Many composers, musicians, and music lovers enjoy the forms brought about through tension and release.  The thrill and excitement of creating emotions and drama, all building up to a climax that is then resolved is about as natural–and human–as it gets.  The theme of tension and release governs both the natural world and our lives.  In the most elemental sense, energy is required to do tasks, and when the energy is applied, this buildup allows the task to be completed, or released. On Earth, forces of weather shape the landscape, leaving changed environments behind.  In nature, the need to survive bears heavily upon organisms, causing them to use energy to bring about change and greater safety and stability.  As humans, we constantly struggle with ourselves, other people, our work, and our world, all in order to bring about solutions and better resolutions than the ones we had.

Typical Tension Graph
Typical Tension Graph

The most common tension and release strategy is the slow buildup to the “golden section” area–nearly 2/3rds into the work of music, literature, or other art, follwed by a quicker release.  This is one of the most natural ways to bring about a rise and fall in intensity.  However, I’d like to propose a modification to this tried-and-true form that I learned from a composition teacher of mine, Tawnie Olson.  I’ve decided to call it “The Pre-Apex Drop”.

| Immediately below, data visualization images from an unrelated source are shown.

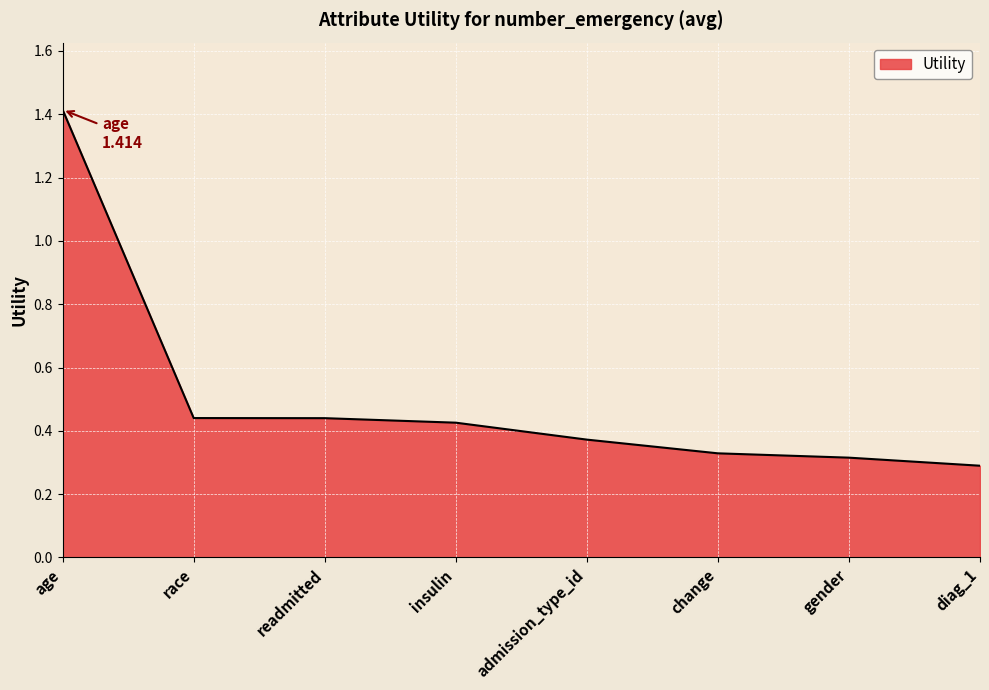

The value at change is 0.1. True or false?

False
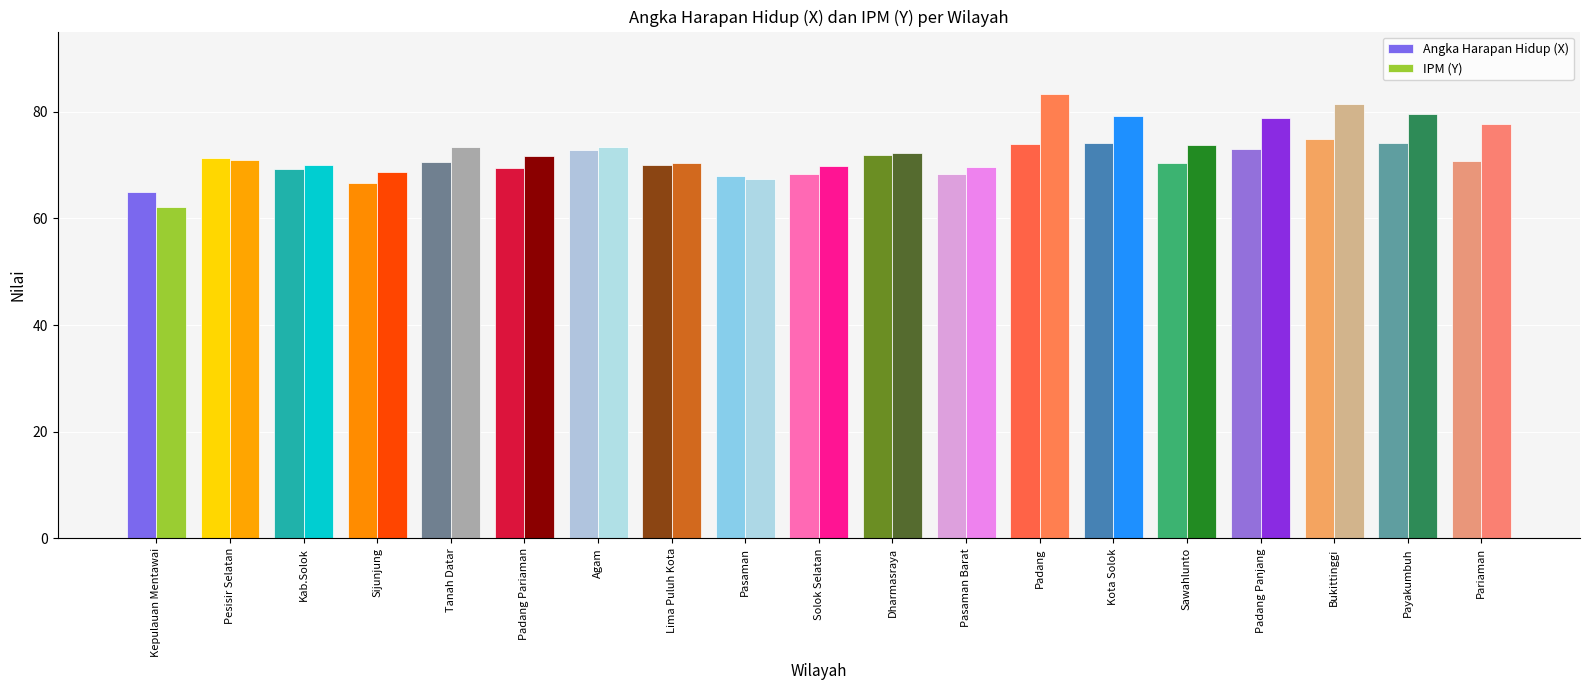

The IPM (Y) series shows 134.9 at Padang. True or false?

False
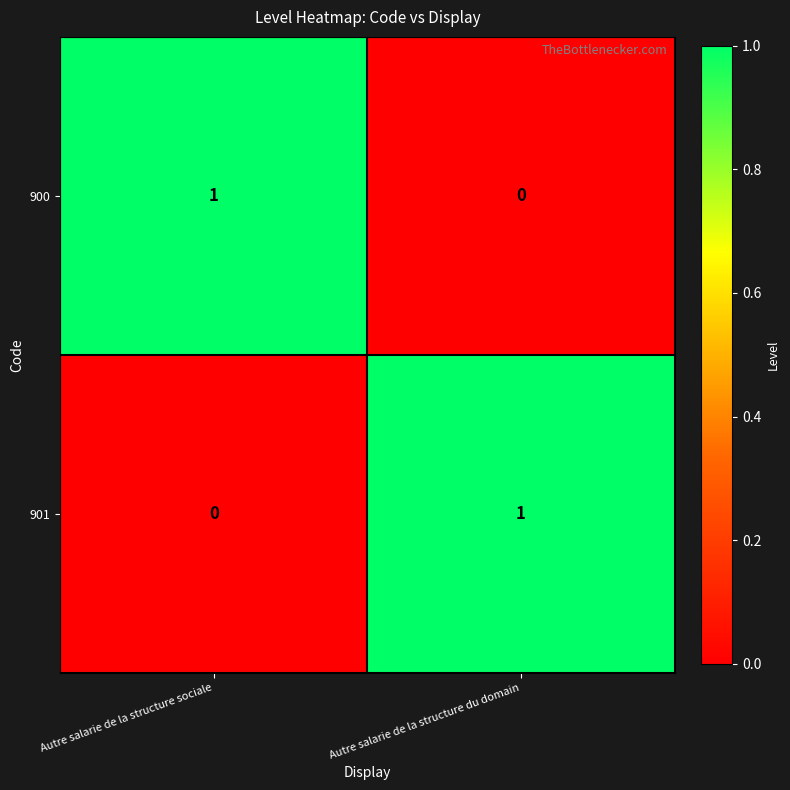

Reading left to right, extract all data points from this chart.

900: Autre salarie de la structure sociale=1	Autre salarie de la structure du domain=0
901: Autre salarie de la structure sociale=0	Autre salarie de la structure du domain=1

This topic of rise and fall came up as we were discussing my work on a percussion piece.  Professor Olson had suggested that I look into releasing tension temporarily right before the climax, only to raise the tension back up very fast, and to a point that was higher than the point at which it first descended.  This second apex would be the true apex, the most important escalation point of the piece, and the drop before it would be the “pre-apex drop”.

Pre-Apex Drop
Pre-Apex Drop

This is a remarkably simple, yet effective, strategy to deal with formal tension.  It makes a lot of sense for composers who are looking to:

  • Build tension in a unique way.
  • Create drama throughout the piece in a non-static and less predictable fashion within the building of tension.
  • Keep the listener guessing.
  • Extend the length of their buildup to the climax.

This tool is applicable in many other circumstances.  It can work in small buildups, or even reversed.  For example, if you have a release in tension that you want to add drama to, flip this technique upside-down, and throw in a tense moment that descends quickly in intensity.  Also, this is not applicable to just “golden-section climaxes”, so experiment and have fun with it!

What do you think?

Thanks for reading, and I hope you get to experiment with this simple but effective technique.